Nonetheless, it and Gotham are separate, for now. Gotham cannot save it without time on her side. And it is not. The Parasite has no doubt that the Nightwing will be able to brutalize it in his anger before Gotham’s Sword arrives.
“Terry,” the Nightwing breathes brokenly. “Terry.”
“Terry?” the Parasite echoes, reaching its hands up to circle around the man’s wrist.
The man slowly releases the Parasite’s shoulder. Parasite releases his wrist.
“What happened to you?” the Nightwing asks.
The Parasite does not know what he’s referring to. Perhaps it is the anger that bubbles under its skin. Perhaps the Nightwing can see it. Maybe that is the Parasite’s flaw.
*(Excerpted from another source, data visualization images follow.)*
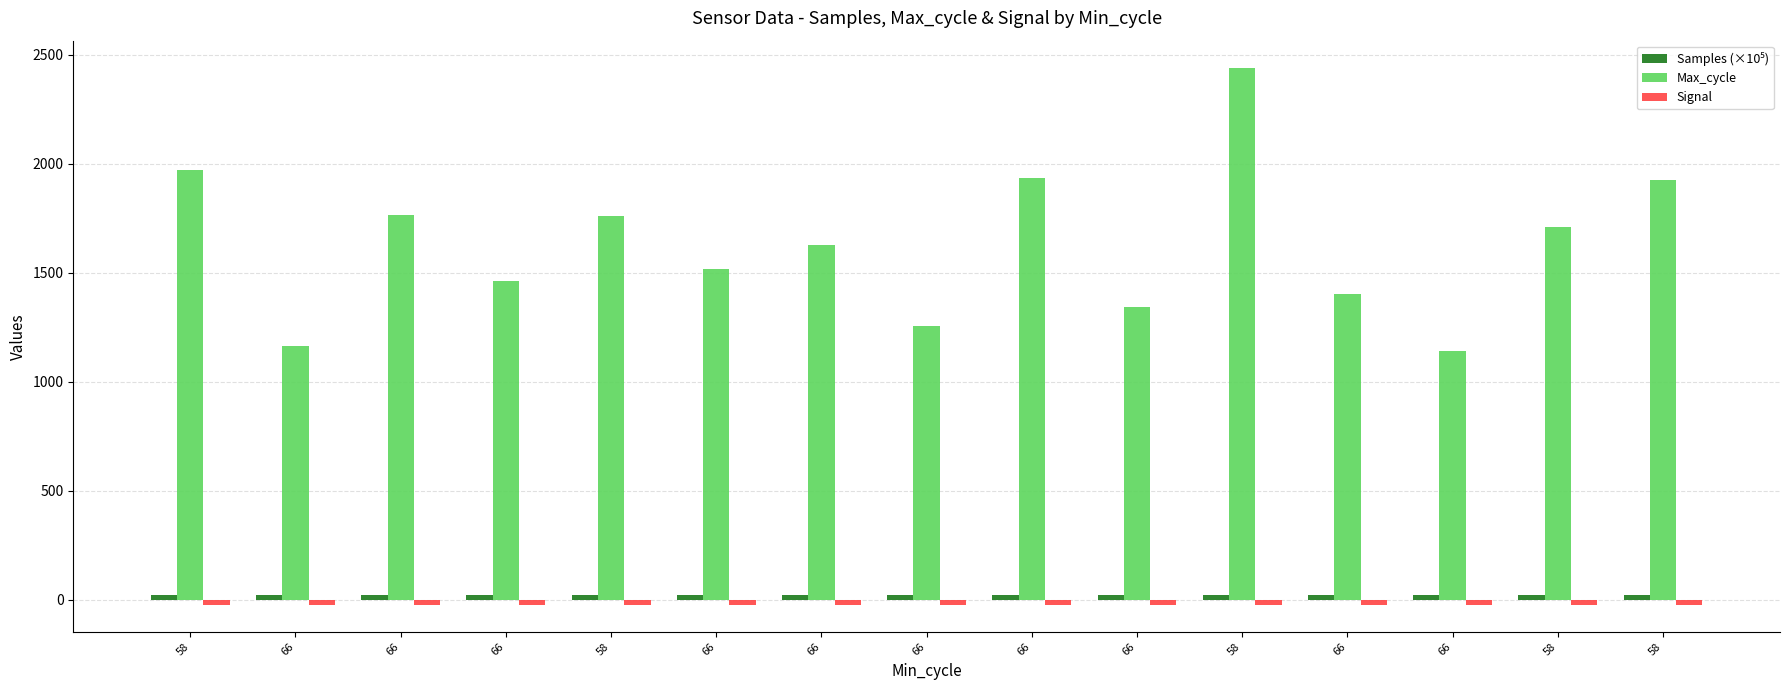

How many series are shown in this chart?

3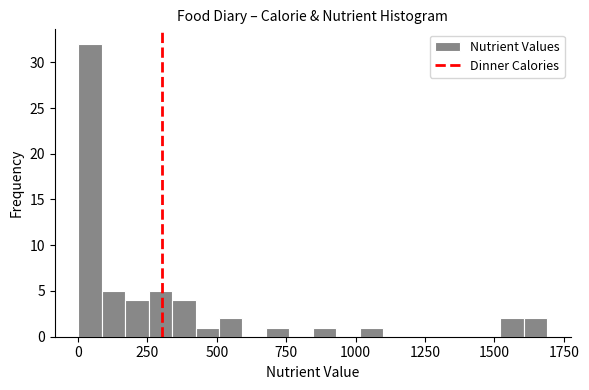

Read against the x-axis, roughly where is the centre of the tallest bar?

50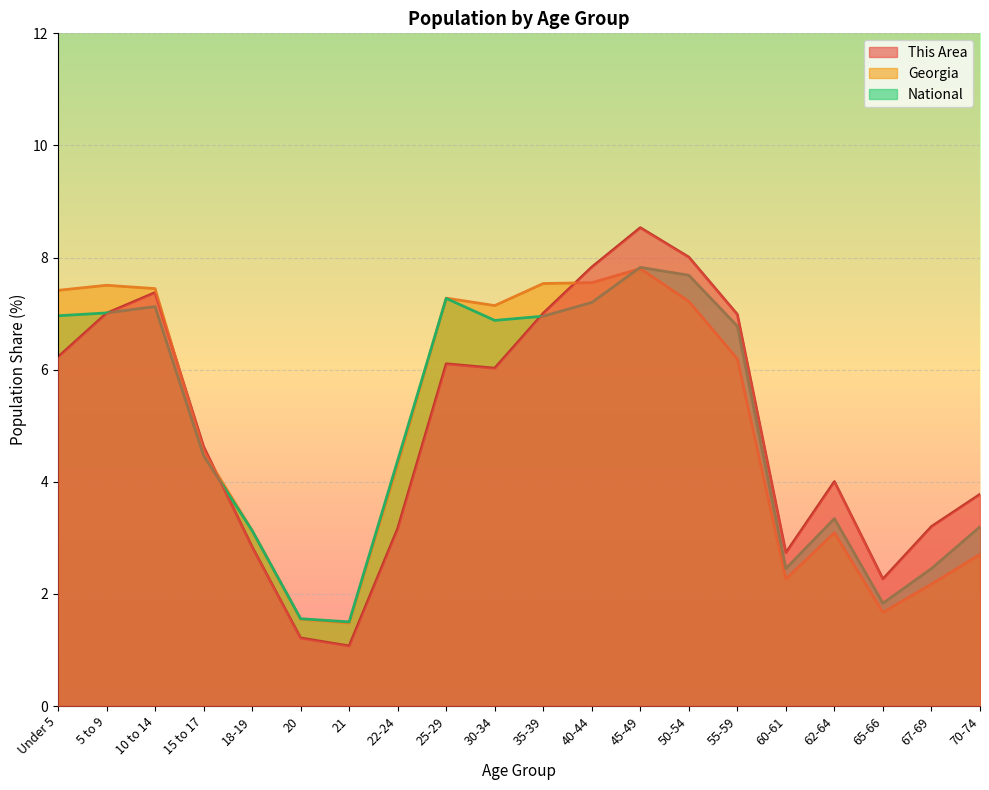

Rank the series at 50-54 from highest to lowest value.

This Area, National, Georgia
Gotham named it so for a reason, it would not surprise it if that were why.
But the Nightwing proves him wrong. His old and worn hands gently touch the cold, hard metal embedded into the organic flesh that Gotham has allowed it to keep.
“Oh, Terry,” the Nightwing says.
The Parasite does not understand, but something harsh and broken stabs its heart.
“I’m sorry.”
Somehow, Parasite does not think apologies will fix anything.